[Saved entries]

----

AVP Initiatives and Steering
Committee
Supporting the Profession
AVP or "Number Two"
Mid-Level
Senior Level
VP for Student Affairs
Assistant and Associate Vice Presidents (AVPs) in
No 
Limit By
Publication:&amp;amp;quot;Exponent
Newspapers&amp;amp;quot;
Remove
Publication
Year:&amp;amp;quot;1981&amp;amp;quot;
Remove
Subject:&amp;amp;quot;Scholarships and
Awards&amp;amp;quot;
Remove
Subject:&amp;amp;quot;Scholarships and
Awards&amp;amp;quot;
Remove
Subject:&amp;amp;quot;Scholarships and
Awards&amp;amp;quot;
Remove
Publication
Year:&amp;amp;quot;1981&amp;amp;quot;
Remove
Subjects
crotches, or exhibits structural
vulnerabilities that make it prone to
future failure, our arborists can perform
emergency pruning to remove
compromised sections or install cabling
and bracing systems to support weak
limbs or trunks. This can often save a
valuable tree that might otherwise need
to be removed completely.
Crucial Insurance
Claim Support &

----

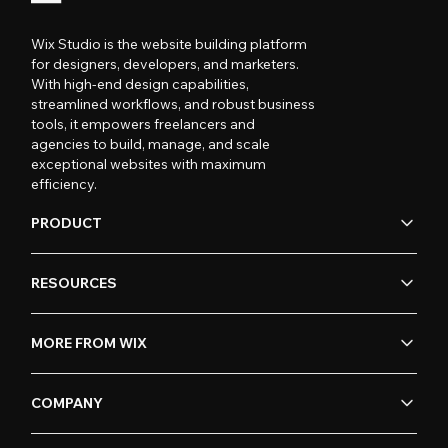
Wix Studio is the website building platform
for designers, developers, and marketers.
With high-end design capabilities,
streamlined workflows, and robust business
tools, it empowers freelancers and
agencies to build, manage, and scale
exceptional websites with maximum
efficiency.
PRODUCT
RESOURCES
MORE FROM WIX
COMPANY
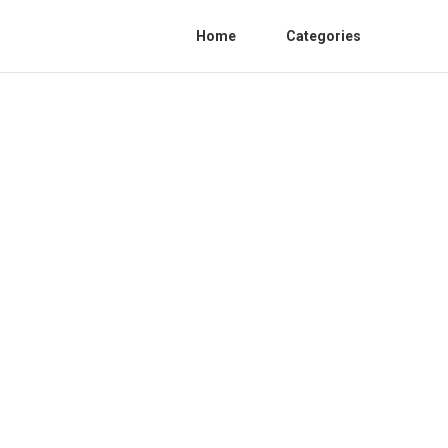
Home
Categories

----

| YOUR GOAL |
Which lines above run from the one containing "crotches, or exhibits structural" to the one containing "Claim Support &"? Give them again exactly, both ends included.

| EXPECTED ANSWER |
crotches, or exhibits structural
vulnerabilities that make it prone to
future failure, our arborists can perform
emergency pruning to remove
compromised sections or install cabling
and bracing systems to support weak
limbs or trunks. This can often save a
valuable tree that might otherwise need
to be removed completely.
Crucial Insurance
Claim Support &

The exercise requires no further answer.